La suite, on a pu la lire au précédent numéro : son initiation naïve et volontaire aux arcanes de l’élevage des capridés, son bras de fer vainqueur avec l’épizootie.

Pourquoi avait-elle pris cette décision si lourde—d’aucuns diraient cruelle – de ne pas revenir, après les funérailles, à sa carrière artistique qu’elle aimait le plus au monde ? A ce jour, Qin Feng a encore du mal à répondre. Bien des facteurs concourent, tels la conscience d’appartenir à un clan, le rejet des lumières de la ville, après en avoir goûté paillettes et clinquant. Mais joue surtout l’harmonie avec la nature, l’exultation de maîtriser son destin et celui des bêtes confiées entre ses mains : de tout cela, Qin tirait une vie spirituelle autrement plus riche que la précédente entre asphalte et béton… 

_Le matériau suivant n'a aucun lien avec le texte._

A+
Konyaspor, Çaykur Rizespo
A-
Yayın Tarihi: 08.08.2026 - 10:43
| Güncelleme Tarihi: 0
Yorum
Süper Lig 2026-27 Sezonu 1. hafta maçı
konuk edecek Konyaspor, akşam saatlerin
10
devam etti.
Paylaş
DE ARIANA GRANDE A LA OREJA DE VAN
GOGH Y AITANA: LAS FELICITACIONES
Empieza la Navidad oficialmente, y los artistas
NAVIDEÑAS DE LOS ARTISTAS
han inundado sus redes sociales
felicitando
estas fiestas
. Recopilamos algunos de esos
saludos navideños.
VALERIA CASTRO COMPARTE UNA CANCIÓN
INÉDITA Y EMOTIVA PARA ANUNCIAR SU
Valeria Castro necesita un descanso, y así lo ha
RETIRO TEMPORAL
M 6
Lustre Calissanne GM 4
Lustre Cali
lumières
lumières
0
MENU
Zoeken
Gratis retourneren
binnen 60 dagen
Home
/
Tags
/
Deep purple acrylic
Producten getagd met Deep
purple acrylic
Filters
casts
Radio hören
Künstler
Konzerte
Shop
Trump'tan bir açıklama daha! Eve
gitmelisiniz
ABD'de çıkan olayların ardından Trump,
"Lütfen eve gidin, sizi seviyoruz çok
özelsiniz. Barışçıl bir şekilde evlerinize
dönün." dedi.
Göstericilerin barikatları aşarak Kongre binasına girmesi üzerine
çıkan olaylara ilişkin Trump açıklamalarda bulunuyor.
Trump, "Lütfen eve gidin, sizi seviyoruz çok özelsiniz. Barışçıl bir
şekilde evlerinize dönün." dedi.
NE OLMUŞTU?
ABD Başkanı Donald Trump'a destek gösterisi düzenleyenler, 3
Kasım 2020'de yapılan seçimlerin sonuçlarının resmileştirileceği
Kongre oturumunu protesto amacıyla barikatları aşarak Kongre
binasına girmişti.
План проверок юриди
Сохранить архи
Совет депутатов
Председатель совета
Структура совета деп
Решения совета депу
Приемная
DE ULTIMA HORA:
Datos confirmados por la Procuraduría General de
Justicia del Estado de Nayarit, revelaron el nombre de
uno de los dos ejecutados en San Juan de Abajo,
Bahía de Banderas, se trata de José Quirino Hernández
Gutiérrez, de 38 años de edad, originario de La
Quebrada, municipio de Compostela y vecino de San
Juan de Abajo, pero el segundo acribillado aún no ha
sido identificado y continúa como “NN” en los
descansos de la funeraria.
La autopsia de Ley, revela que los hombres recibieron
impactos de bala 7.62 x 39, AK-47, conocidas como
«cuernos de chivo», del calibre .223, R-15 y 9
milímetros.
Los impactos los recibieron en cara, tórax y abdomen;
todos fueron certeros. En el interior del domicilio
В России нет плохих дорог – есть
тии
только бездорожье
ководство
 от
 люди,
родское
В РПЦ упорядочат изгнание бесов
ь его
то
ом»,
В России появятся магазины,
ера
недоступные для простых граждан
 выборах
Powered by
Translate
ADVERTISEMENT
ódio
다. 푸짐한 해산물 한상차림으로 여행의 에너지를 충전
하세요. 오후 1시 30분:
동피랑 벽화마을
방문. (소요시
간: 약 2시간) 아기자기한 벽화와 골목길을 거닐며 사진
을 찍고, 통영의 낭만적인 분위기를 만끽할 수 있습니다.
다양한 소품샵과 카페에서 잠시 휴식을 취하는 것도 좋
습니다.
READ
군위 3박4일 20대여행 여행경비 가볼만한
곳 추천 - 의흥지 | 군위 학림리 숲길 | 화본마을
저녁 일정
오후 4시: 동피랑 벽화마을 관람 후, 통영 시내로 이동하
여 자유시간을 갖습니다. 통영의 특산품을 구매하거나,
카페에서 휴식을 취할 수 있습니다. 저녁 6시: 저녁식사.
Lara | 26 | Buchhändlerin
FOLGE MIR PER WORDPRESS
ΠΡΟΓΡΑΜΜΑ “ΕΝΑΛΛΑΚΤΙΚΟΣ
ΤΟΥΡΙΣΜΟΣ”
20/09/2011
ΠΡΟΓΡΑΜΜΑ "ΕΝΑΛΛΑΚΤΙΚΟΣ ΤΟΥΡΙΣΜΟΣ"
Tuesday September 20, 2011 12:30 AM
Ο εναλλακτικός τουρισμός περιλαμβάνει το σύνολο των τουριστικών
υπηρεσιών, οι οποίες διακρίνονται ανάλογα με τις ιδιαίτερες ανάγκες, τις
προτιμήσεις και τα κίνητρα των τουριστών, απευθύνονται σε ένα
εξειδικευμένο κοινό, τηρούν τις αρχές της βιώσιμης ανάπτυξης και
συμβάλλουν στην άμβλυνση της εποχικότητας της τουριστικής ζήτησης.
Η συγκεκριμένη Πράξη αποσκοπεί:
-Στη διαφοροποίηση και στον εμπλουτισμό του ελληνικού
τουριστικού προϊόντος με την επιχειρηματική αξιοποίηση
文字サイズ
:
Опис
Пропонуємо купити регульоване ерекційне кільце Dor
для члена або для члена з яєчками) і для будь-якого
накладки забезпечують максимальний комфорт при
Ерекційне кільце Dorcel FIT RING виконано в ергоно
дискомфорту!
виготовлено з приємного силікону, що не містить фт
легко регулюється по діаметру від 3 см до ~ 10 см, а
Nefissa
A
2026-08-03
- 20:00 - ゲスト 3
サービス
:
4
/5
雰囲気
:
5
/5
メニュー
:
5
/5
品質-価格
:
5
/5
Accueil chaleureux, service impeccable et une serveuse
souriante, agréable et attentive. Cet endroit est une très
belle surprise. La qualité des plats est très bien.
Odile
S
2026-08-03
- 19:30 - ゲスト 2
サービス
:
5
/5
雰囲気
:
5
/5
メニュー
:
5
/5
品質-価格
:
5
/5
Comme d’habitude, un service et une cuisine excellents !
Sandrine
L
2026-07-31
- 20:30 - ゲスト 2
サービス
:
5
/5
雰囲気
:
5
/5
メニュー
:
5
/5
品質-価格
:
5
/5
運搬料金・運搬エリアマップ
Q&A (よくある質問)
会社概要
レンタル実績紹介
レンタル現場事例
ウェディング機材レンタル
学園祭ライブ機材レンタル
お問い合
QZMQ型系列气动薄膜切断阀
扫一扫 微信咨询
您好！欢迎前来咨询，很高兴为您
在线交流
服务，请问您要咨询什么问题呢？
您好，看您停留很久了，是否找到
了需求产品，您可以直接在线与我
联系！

Et puis il y eut la surprise des voisins. D’abord condescendants envers la fille de la ville, puis jaloux de sa réussite, ils avaient fini par l’adopter. Puisque ses chèvres étaient plus belles, plus fécondes et plus en chair (résultat de sa quête quotidienne vers l’excellence), ils étaient venus l’un après l’autre, à la nuit tombée, quémander le secret de sa réussite. 

Loin de leur fermer la porte, Qin Feng a partagé avec eux son savoir-faire : elle créa une coopérative, y mettant 100.000 ¥ de ses gains. Le bureau local de l’agronomie a ajouté 30.000¥, peu de chose, mais qui implique un brevet de qualité, et a desserré les bourses, créant un effet boule de neige… 

Enfin dans ce concert de nouvelles positives, la musique vient tout naturellement prendre sa place : sur demande de parents du village de Qilang, Qin Feng vient de rouvrir une classe de piano, une heure par semaines, pour trois enfants pour l’instant—manière de dire que prospérité et beaux arts peuvent remonter jusqu’au plus petit village.